Land reform: ‘Affordable’ financial products for farmers imminent?
Government is ‘urgently’ finalising the design and delivery of ‘a suite of affordable products for farmers’ that will be ‘strengthened’ by ‘deliberate partnerships with the private sector’ aimed at attracting ‘new capital for agricultural financing’. This is according to the official version of Deputy President David Mabuza’s response to a request for information on efforts to ‘fast-track land reform’ and coordinate the necessary agricultural support programmes. It formed part of the Deputy President’s input during this week’s routine question-and-answer session in the NCOP, when he also referred to ‘blended financing’ as one of the ‘products’ envisaged – along with farm insurance, ‘working capital’ and farm expansion funding, notes Pam Saxby for Legalbrief Policy Watch.
The term ‘blended finance’ is defined by the Organisation for Economic Co-operation and Development as ‘the strategic use of development finance’ to mobilise additional funding from private investors for ‘sustainable’ programmes in ‘developing countries’. This is presumably what Mabuza meant by his reference to ‘deliberate partnerships with the private sector’, begging the question: Will blended finance be offered as one of the envisaged ‘suite of affordable products for farmers’ or will it be used to support the entire intervention? Perhaps Mabuza clarified this during the ensuing debate. If not, it is yet another example of a tendency for some Cabinet members to sow confusion around complex issues associated with the ‘agricultural revolution’ promised by President Cyril Ramaphosa at his final pre-election rally in May (News24).

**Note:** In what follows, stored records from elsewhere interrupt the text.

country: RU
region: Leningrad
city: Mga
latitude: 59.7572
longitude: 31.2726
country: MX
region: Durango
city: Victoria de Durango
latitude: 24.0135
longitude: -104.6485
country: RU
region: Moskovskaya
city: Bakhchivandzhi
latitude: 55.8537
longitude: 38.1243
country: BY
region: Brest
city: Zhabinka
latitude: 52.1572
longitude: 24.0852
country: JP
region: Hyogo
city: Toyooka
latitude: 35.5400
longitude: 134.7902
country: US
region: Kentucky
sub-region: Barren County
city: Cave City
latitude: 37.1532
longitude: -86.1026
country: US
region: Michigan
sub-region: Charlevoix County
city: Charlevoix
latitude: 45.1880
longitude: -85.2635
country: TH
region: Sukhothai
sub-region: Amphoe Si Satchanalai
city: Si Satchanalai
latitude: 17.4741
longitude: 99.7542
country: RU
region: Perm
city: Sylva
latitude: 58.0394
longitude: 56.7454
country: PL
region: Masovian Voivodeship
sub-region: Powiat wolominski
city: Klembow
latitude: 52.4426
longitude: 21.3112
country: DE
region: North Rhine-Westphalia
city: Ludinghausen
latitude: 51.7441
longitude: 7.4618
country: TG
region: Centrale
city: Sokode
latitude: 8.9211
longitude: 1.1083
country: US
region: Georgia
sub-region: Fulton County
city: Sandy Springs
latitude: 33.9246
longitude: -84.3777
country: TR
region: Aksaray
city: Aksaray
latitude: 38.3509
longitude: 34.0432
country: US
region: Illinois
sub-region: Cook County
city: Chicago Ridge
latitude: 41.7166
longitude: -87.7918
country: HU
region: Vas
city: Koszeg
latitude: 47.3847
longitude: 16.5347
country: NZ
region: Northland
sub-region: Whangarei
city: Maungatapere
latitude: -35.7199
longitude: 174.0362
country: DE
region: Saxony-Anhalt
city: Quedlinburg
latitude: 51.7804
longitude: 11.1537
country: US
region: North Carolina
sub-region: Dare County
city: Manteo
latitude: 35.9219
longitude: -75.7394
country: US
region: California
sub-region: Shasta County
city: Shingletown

In the NCOP this week, the Deputy President trotted out what has now become familiar rhetoric about land as a ‘productive asset’ that, when ‘restored to its rightful owners’, must be ‘utilised optimally’ so that it continues to ‘contribute’ towards the achievement of SA’s ‘broader economic and developmental goals’. ‘For this to happen, we must ensure that … post-settlement support (programmes) … (for the) beneficiaries of land reform are effective,’ Mabuza said. He then rattled off a long list of interventions already either works-in-progress or reasonably well established, including ‘extension services, research and technology transfer, mechanisation, production inputs (for subsistence and small holder farmers), finance and market access’ – along with dams, irrigation systems and other infrastructure ‘essential’ to achieving ‘higher levels of production’.
According to the Department of Rural Development & Land Reform’s 2019/20 annual performance plan, nine agri-hub units, 29 farmer production support units and an unspecified number of ‘related projects’ will be in place before the end of the financial year. While the Deputy President’s response document did refer briefly to farmer production support units, this was in the context of their linkage to ‘service centres’ apparently yet to be established with the aim of facilitating access to ‘tractors and other implements’ falling under the umbrella of ‘mechanisation support’. Yet the annual performance plan makes no mention of these, while Mabuza said nothing about agri-hubs. This mismatch of already worryingly vague information on such critically important matters requires attention.